Document section.
:::

Re: [PATCH] PCI: pciehp: Check for PCIe capabilities change after resume

[Date Prev][Date Next][Thread Prev][Thread Next][Date Index][Thread Index]

 



On Fri, Nov 11, 2016 at 12:28:31PM -0600, Bjorn Helgaas wrote:
> On Fri, Nov 11, 2016 at 04:49:19PM +0100, Lukas Wunner wrote:
> I'd love to be proven wrong, but I don't believe it's a silicon bug.
> All we have is Yinghai's vague assertion with no erratum and no
> details to back it up.
> 
> As I read it, the response Len got from the validation team (comment
> #22) does not confirm a silicon bug.  It merely restates the fact that
> the PCIe spec requires that Presence Detect State be hardwired to 1b
> if Slot Implemented is 0b (PCIe spec r3.0, sec 7.8.11).  It also
> quotes this language from an Intel spec:
> 
>   Slot Implemented (SI) - R/WO. Indicates whether the root port is
>   connected to a slot.  Slot support is platform specific.  BIOS
>   programs this field, and it is maintained until a platform reset.
> 
> I found this in the "Intel 8 Series/C220 Series Chipset Family
> Platform Controller Hub (PCH) Datasheet", May 2014, sec 19.1.24.
> Technically this spec actually covers the Dell [8086:9c10] device, not
> the MacBook Pro [8086:8c10] device, but the Intel validation folks say
> it applies to the Dell as well.
> 
> That suggests to me that it's a Dell BIOS bug: BIOS should have
> programmed Slot Implemented the same way for initial boot and for
> resume, but it did not.

Hm, sounds plausible.


> We could do a quirk for [8086:9c10] as long as it was qualified by
> some sort of DMI check.  I don't think we could turn off hotplug for
> all [8086:9c10] root ports.  The data I see says the hardware is
> working per spec, and it's consistent with the PCIe spec.
> 
> I do like the idea of a quirk much more than mucking around in pciehp.

:::

Problem description. Return the entire mailing-list reply on the pciehp patch word for word, without altering anything. The listing that comes next has no connection to the mailing-list reply on the pciehp patch.

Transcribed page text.
:::


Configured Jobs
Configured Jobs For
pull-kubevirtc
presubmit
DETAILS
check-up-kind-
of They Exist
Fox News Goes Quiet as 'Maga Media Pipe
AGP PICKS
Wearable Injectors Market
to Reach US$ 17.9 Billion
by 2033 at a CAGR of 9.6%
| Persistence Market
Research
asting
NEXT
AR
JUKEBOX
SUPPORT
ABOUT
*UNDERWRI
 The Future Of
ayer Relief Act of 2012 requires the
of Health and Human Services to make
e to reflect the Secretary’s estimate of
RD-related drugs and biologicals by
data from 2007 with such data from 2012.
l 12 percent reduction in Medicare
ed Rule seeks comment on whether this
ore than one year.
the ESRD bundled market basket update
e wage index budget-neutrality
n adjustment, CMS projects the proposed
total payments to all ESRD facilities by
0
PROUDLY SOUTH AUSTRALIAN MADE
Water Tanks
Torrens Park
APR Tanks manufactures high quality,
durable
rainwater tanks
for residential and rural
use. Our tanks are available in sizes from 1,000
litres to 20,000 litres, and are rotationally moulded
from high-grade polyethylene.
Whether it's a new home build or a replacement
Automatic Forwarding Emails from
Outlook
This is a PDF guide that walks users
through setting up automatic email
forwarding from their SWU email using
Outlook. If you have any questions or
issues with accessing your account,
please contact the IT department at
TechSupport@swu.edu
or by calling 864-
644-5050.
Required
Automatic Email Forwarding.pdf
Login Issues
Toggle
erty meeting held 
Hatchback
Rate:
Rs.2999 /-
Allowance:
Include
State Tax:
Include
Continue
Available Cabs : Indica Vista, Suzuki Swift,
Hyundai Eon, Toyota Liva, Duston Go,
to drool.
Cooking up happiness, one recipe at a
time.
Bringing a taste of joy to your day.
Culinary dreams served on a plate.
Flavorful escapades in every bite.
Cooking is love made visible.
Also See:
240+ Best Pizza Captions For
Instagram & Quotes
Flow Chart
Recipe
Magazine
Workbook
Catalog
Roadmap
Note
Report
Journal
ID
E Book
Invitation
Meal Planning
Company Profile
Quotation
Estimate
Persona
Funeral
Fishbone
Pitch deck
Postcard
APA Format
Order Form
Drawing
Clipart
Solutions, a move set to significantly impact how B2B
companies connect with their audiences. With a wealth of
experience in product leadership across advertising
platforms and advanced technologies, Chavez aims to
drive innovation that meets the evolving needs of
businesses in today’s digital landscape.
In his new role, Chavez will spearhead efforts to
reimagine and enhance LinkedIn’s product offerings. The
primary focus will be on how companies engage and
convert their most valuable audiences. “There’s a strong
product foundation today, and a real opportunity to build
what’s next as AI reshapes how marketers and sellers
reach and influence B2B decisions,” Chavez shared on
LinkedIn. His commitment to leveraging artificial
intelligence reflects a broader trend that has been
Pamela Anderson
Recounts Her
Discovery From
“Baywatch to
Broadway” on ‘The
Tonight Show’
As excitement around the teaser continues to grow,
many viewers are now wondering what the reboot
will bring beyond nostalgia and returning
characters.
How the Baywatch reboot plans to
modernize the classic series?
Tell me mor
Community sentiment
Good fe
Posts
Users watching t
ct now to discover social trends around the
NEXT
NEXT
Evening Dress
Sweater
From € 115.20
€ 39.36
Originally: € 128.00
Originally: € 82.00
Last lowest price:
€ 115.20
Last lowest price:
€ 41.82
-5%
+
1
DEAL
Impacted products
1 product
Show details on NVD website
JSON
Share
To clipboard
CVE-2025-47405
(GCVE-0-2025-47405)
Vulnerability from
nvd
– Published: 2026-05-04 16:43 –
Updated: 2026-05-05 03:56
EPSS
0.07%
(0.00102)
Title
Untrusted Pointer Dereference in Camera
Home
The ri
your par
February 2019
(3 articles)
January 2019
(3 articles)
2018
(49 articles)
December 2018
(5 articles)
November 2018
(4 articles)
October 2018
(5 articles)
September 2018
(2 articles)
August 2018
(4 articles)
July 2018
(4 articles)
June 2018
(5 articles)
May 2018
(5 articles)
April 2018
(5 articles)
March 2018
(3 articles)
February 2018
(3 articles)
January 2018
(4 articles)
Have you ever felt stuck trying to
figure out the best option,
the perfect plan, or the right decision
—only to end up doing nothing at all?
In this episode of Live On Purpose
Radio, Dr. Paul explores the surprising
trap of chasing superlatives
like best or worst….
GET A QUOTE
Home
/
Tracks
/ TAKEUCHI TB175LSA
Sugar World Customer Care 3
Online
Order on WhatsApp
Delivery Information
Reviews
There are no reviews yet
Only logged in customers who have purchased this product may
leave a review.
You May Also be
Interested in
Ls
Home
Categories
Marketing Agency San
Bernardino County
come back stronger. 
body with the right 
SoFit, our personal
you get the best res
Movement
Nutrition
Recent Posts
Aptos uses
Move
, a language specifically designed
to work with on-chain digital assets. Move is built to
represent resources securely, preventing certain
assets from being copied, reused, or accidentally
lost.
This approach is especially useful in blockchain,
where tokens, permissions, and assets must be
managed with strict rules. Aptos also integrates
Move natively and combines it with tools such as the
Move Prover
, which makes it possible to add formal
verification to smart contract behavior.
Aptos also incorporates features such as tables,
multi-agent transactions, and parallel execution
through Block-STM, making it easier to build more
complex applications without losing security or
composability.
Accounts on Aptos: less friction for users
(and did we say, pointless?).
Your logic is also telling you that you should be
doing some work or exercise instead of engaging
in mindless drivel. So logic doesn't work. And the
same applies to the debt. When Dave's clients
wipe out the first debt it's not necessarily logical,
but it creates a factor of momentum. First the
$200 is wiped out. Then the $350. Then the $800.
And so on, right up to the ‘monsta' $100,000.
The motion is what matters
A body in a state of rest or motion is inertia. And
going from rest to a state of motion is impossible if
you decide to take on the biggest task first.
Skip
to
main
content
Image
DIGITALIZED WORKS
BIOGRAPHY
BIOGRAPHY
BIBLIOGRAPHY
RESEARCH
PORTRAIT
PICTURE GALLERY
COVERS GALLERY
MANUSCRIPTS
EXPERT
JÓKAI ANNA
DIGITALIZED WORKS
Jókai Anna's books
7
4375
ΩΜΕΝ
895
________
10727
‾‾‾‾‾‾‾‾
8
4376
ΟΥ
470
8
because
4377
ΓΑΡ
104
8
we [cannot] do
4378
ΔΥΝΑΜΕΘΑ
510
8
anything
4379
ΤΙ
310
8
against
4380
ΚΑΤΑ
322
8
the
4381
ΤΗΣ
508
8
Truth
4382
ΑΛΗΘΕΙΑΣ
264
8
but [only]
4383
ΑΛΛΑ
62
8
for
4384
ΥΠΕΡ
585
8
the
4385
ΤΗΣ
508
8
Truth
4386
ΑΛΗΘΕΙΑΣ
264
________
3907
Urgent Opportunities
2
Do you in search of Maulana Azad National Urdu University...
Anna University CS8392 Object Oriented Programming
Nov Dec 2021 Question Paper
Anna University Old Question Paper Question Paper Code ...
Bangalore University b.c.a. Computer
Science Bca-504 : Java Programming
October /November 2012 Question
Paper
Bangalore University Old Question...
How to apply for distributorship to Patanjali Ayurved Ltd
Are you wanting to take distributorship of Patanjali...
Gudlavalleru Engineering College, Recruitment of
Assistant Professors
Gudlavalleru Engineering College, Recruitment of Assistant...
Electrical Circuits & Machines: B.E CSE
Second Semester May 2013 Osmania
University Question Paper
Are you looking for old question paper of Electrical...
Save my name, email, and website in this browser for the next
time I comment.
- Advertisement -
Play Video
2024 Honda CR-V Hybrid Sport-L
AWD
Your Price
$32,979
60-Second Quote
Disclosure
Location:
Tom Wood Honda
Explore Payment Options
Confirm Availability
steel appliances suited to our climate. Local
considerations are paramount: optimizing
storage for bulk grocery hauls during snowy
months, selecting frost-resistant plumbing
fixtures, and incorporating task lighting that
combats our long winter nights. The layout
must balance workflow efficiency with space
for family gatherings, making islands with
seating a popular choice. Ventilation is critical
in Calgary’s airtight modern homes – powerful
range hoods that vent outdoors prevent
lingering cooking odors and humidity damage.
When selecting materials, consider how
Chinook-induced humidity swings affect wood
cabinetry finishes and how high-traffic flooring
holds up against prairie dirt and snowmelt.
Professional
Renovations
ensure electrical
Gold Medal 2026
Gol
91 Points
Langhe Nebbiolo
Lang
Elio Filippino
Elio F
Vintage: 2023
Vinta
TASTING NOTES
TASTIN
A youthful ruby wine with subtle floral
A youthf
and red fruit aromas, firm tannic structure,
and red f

:::

Exercise answer.
Re: [PATCH] PCI: pciehp: Check for PCIe capabilities change after resume

[Date Prev][Date Next][Thread Prev][Thread Next][Date Index][Thread Index]

 



On Fri, Nov 11, 2016 at 12:28:31PM -0600, Bjorn Helgaas wrote:
> On Fri, Nov 11, 2016 at 04:49:19PM +0100, Lukas Wunner wrote:
> I'd love to be proven wrong, but I don't believe it's a silicon bug.
> All we have is Yinghai's vague assertion with no erratum and no
> details to back it up.
> 
> As I read it, the response Len got from the validation team (comment
> #22) does not confirm a silicon bug.  It merely restates the fact that
> the PCIe spec requires that Presence Detect State be hardwired to 1b
> if Slot Implemented is 0b (PCIe spec r3.0, sec 7.8.11).  It also
> quotes this language from an Intel spec:
> 
>   Slot Implemented (SI) - R/WO. Indicates whether the root port is
>   connected to a slot.  Slot support is platform specific.  BIOS
>   programs this field, and it is maintained until a platform reset.
> 
> I found this in the "Intel 8 Series/C220 Series Chipset Family
> Platform Controller Hub (PCH) Datasheet", May 2014, sec 19.1.24.
> Technically this spec actually covers the Dell [8086:9c10] device, not
> the MacBook Pro [8086:8c10] device, but the Intel validation folks say
> it applies to the Dell as well.
> 
> That suggests to me that it's a Dell BIOS bug: BIOS should have
> programmed Slot Implemented the same way for initial boot and for
> resume, but it did not.

Hm, sounds plausible.


> We could do a quirk for [8086:9c10] as long as it was qualified by
> some sort of DMI check.  I don't think we could turn off hotplug for
> all [8086:9c10] root ports.  The data I see says the hardware is
> working per spec, and it's consistent with the PCIe spec.
> 
> I do like the idea of a quirk much more than mucking around in pciehp.